Por essa razão, ganhou a alcunha pouco rigorosa de “Viagra natural”. Existem estudos sobre a sua influência na circulação, mas isso não significa que comer melancia produza um efeito comparável ao de um medicamento ou que aumente diretamente o desejo sexual.

Frutos secos, peixe e azeite: menos imediatos, mas mais promissores

No que diz respeito à saúde sexual, talvez seja mais importante olhar para a alimentação como um todo do que procurar um ingrediente milagroso.

Frutos secos, peixe, azeite, legumes, fruta e cereais integrais contribuem para a saúde cardiovascular, metabólica e vascular – fatores diretamente ligados à função sexual. Estudos sobre a dieta mediterrânica sugerem que este padrão alimentar pode ajudar a preservar a função sexual e a reduzir a deterioração ao longo do tempo, embora os resultados não possam ser generalizados a todas as pessoas.

Afinal, o efeito está no prato ou na cabeça?

Provavelmente, nos dois. O ambiente, os aromas, a apresentação, a companhia e as expectativas podem influenciar muito mais o desejo do que um nutriente isolado. Um jantar especial pode ajudar a reduzir o stress, aproximar o casal e criar disponibilidade emocional, elementos essenciais para a intimidade.

A ciência não confirma a existência de alimentos capazes de provocar desejo imediato.
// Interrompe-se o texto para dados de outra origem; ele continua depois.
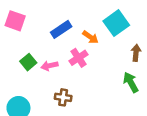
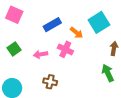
pink cross: (79, 58) -> (65, 49), turned -35
green square: (28, 62) -> (14, 49), moved

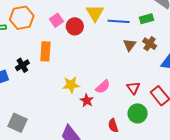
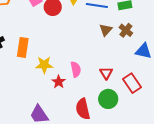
orange rectangle: (45, 51) -> (23, 47), moved
pink semicircle: (103, 87) -> (76, 69), turned -63
red semicircle: (113, 126) -> (83, 109), size x1.5

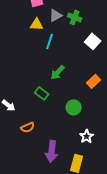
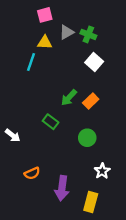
cyan line: (50, 41) -> (31, 62), moved
white square: (93, 41) -> (94, 62), moved
orange rectangle: (94, 81) -> (91, 101), moved
orange semicircle: (28, 127) -> (32, 173), moved

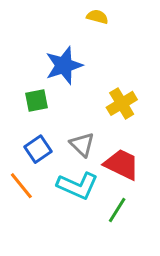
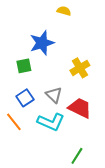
green line: (117, 210) -> (77, 156), moved

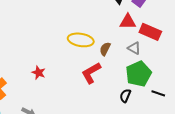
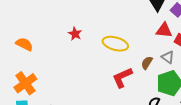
brown semicircle: (105, 49) -> (147, 63), moved
red star: (39, 73) -> (75, 34), moved

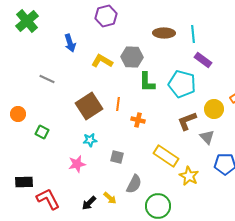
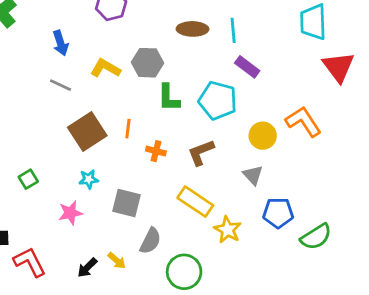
gray line: (47, 79) -> (61, 85), moved
brown L-shape: (187, 121) -> (201, 152), moved
green square: (42, 132) -> (28, 179), moved, turned 32
gray square: (117, 157) -> (127, 203), size x1.5

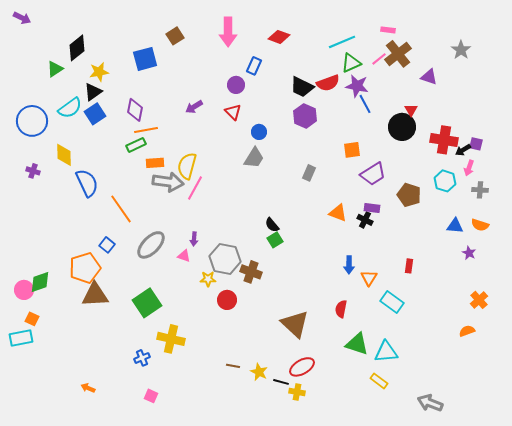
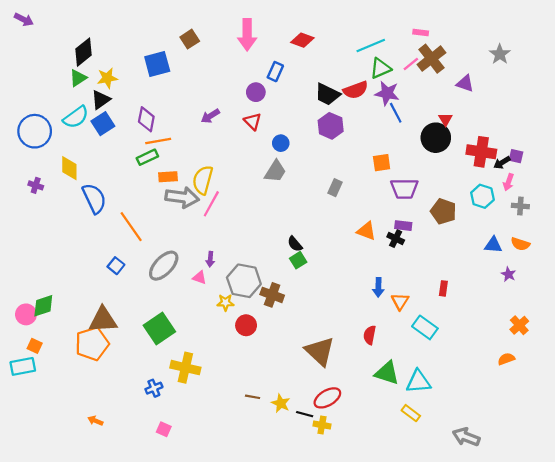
green triangle: (55, 69) -> (78, 78), moved
purple trapezoid: (373, 174) -> (404, 189), turned 32
orange pentagon: (85, 268) -> (92, 344), moved

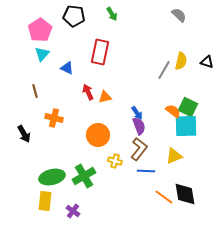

Mas confirma que uma alimentação equilibrada favorece a circulação, a energia e a saúde geral, condições importantes para uma vida sexual saudável.

Neste Dia da Ostra, talvez a conclusão seja esta: as ostras podem não ser uma poção do amor, mas servidas num cenário especial, com boa companhia e sem pressas, já têm meio caminho feito.